Para aplicar isto a um benchmark como o SWE-Bench, os designers teriam de abandonar a abordagem tradicional de machine learning de recolher problemas de programação do GitHub e criar um esquema para validar as respostas. Em vez disso, eles definiriam primeiro o que o benchmark pretende medir (por exemplo, "capacidade de resolver problemas sinalizados em software"), dividi-lo em subcompetências (por exemplo, diferentes tipos de problemas ou estruturas de programa) e, em seguida, construiriam questões que cobrissem com precisão essas subcompetências.

Para pesquisadores como Jacobs, esta profunda mudança em relação à forma como os pesquisadores de IA normalmente abordam o benchmarking é precisamente o ponto. "Há um desajuste entre o que está a acontecer na indústria tecnológica e estas ferramentas das ciências sociais", diz ela. "Temos décadase décadas de pensamento sobre como queremos medir estas coisas esguichadas sobre os humanos."

Apesar do crescente impacto destas ideias na comunidade de pesquisa, a sua influência sobre a forma como as empresas de IA realmente usam os benchmarks tem sido lenta.

Os lançamentos recentes de modelos da OpenAI, Anthropic, Google e Meta continuam a depender fortemente de benchmarks de conhecimento de múltipla escolha como o MMLU, a própria abordagem que os pesquisadores de validade estão a tentar ultrapassar. Os lançamentos de modelos, na sua maioria, ainda se concentram em demonstrar aumentos na inteligência geral, e benchmarks amplos são usados para apoiar estas alegações.

Alguns observadores consideram isto satisfatório. O professor de Wharton, Ethan Mollick, sugere que os benchmarks, apesar de serem "más medidas das coisas, são também o que temos." Ele acrescenta: "Ao mesmo tempo, os modelos estão a melhorar. Muitos pecados são perdoados pelo progresso rápido."

Por enquanto, o foco de longa data da indústria na inteligência geral artificial parece estar a ofuscar uma abordagem mais focada, baseada na validade.
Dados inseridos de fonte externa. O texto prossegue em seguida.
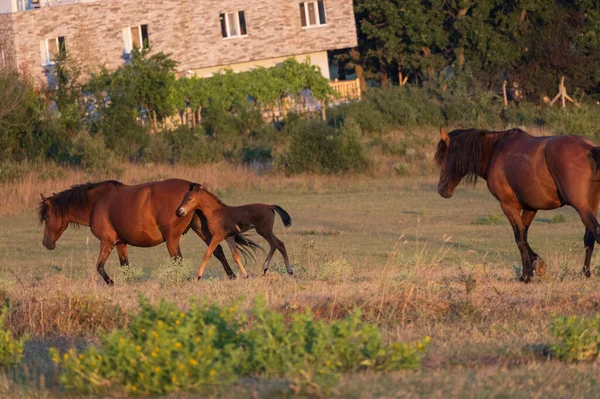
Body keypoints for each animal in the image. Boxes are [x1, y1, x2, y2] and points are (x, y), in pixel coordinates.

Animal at [38, 180, 256, 286]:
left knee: (178, 259)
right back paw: (231, 276)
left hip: (172, 239)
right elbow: (125, 266)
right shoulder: (120, 243)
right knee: (217, 250)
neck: (97, 202)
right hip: (199, 229)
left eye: (46, 217)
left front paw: (111, 283)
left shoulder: (107, 241)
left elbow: (99, 267)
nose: (46, 243)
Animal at [434, 126, 600, 282]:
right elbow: (524, 236)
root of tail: (588, 148)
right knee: (589, 237)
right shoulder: (530, 207)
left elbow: (519, 237)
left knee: (595, 232)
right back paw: (585, 273)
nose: (442, 189)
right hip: (591, 206)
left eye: (444, 157)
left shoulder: (508, 205)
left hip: (582, 208)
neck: (496, 151)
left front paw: (526, 275)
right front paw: (536, 264)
Enquanto os modelos de IA continuarem a avançar na inteligência geral, as aplicações específicas parecem menos convincentes, mesmo que os profissionais estejam a usar ferramentas em que já não confiam totalmente.

"Esta é a corda bamba que estamos a percorrer", diz Solaiman da Hugging Face. "É demasiado fácil descartar o sistema, mas as avaliações são realmente úteis para compreender os nossos modelos, mesmo com estas limitações."